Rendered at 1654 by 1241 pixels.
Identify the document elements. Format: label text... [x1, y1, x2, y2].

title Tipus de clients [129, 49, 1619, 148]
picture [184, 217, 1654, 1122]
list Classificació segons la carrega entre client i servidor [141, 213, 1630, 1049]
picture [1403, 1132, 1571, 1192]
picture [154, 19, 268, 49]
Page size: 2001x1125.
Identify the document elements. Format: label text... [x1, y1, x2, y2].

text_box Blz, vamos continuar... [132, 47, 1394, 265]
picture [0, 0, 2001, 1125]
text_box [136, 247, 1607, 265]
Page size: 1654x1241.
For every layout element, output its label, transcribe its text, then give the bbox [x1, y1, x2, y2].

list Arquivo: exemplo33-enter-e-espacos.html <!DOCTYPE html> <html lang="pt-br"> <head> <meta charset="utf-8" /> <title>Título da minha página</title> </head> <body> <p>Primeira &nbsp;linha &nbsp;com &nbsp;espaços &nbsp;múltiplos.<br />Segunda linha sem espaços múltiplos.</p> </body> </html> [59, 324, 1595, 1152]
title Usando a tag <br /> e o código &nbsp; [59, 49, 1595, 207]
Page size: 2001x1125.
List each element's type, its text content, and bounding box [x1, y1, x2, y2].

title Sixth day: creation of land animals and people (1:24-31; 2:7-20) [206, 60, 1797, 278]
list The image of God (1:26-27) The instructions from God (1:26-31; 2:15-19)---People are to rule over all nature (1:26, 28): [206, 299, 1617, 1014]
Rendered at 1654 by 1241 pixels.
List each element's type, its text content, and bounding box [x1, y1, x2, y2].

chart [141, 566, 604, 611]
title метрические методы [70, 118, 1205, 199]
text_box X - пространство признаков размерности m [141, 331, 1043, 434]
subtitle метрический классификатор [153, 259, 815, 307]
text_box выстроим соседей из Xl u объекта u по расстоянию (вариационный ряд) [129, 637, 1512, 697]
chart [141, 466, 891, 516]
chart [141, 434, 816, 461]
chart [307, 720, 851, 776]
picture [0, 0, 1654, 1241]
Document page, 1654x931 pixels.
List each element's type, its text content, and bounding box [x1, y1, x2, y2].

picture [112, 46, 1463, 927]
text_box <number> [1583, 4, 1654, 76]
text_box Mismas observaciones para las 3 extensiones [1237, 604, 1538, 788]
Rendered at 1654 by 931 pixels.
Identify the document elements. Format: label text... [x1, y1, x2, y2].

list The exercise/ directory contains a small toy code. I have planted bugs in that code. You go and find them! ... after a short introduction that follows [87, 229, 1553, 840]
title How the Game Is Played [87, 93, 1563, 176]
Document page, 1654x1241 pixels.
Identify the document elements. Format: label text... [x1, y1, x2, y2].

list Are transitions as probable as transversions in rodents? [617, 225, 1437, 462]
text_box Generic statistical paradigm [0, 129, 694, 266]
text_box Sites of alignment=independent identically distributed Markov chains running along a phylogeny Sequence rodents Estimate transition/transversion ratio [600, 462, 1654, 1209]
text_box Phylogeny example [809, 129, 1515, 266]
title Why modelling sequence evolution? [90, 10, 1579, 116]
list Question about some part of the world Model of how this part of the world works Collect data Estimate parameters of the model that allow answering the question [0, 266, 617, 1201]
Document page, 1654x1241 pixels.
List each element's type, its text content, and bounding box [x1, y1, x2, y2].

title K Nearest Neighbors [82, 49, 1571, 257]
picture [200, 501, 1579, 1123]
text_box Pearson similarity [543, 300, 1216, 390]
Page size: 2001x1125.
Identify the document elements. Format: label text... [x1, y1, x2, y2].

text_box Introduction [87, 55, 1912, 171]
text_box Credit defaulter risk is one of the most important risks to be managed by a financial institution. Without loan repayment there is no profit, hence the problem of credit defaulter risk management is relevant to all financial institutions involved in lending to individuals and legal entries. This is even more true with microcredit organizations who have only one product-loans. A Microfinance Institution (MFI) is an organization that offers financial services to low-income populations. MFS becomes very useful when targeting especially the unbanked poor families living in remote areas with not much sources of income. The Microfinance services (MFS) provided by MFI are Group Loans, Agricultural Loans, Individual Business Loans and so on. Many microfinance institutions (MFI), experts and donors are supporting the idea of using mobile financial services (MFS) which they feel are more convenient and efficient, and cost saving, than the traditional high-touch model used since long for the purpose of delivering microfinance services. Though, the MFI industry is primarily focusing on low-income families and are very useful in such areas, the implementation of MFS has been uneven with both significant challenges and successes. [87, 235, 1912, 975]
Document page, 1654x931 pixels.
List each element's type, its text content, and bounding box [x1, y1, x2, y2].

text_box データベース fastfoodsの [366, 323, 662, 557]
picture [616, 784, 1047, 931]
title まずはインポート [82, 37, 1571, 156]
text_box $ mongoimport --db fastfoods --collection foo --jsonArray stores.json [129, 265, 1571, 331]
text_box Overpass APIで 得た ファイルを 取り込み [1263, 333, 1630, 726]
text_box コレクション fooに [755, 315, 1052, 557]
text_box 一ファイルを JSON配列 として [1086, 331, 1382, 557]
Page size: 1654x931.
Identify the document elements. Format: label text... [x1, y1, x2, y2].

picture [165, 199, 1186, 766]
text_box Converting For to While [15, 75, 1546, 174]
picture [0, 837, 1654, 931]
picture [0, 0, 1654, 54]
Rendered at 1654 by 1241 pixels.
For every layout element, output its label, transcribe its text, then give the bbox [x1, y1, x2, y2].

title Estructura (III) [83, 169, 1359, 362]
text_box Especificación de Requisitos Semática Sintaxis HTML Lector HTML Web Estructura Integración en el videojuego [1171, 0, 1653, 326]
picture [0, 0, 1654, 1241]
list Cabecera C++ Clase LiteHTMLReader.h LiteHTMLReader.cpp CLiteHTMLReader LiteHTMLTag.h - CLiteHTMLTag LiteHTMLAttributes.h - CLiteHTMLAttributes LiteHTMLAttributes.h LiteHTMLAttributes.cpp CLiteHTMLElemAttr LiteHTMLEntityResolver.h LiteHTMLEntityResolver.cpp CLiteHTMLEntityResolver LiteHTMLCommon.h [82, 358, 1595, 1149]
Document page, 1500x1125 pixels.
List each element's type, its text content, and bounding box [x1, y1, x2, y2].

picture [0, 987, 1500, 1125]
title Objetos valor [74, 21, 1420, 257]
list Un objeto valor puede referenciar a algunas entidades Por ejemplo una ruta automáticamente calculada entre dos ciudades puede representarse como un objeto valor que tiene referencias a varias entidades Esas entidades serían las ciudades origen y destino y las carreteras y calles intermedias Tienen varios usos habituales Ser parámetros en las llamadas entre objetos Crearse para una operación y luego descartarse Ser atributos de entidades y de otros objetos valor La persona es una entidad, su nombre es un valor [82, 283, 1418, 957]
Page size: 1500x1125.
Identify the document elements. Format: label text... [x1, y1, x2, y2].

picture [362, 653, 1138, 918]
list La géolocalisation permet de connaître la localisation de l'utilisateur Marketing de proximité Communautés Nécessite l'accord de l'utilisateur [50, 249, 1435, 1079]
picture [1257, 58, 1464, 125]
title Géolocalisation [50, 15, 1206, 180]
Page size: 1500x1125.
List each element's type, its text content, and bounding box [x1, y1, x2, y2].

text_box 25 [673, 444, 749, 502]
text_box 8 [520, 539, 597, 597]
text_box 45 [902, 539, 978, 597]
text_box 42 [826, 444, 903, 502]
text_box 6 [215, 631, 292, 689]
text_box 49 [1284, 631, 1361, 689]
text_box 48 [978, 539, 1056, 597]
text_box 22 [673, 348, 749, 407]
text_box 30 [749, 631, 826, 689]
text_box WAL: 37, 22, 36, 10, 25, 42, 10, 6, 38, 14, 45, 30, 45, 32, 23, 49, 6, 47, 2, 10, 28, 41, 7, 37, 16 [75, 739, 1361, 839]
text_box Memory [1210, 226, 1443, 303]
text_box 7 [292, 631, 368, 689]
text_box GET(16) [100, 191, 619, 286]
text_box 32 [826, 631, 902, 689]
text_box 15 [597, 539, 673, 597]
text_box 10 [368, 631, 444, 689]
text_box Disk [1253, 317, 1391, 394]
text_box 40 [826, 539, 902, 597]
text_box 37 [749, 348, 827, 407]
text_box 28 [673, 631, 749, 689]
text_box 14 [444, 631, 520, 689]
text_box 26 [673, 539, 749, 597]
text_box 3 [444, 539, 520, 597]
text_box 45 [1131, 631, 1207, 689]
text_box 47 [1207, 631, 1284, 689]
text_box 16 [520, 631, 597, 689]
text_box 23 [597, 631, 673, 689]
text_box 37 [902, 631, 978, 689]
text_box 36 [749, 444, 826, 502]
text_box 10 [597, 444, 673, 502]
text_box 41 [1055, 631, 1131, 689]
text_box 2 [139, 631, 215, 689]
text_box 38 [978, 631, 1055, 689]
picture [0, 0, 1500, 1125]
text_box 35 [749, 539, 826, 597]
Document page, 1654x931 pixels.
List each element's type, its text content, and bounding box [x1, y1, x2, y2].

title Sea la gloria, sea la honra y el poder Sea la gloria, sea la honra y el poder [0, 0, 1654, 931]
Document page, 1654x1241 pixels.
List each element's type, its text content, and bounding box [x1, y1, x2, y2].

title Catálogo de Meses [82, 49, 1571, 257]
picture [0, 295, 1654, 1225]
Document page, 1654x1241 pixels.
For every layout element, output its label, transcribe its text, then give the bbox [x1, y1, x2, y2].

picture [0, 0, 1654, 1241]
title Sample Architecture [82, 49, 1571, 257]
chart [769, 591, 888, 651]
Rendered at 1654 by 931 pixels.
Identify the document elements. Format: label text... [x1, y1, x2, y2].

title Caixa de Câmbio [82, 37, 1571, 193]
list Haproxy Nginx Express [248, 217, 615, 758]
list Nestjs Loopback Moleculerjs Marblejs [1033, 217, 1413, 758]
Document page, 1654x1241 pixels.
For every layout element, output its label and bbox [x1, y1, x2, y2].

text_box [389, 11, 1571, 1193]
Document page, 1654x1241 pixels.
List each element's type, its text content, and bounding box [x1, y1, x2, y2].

■ **Problem to solve**:
Swap "Identify" for "Detect" from the start of the material up to and including the line with "text_box [136, 247, 1607, 265]", and reproduce only those lines with no other changes.

■ **Exercise result**:
Rendered at 1654 by 1241 pixels.
Detect the document elements. Format: label text... [x1, y1, x2, y2].

title Tipus de clients [129, 49, 1619, 148]
picture [184, 217, 1654, 1122]
list Classificació segons la carrega entre client i servidor [141, 213, 1630, 1049]
picture [1403, 1132, 1571, 1192]
picture [154, 19, 268, 49]
Page size: 2001x1125.
Detect the document elements. Format: label text... [x1, y1, x2, y2].

text_box Blz, vamos continuar... [132, 47, 1394, 265]
picture [0, 0, 2001, 1125]
text_box [136, 247, 1607, 265]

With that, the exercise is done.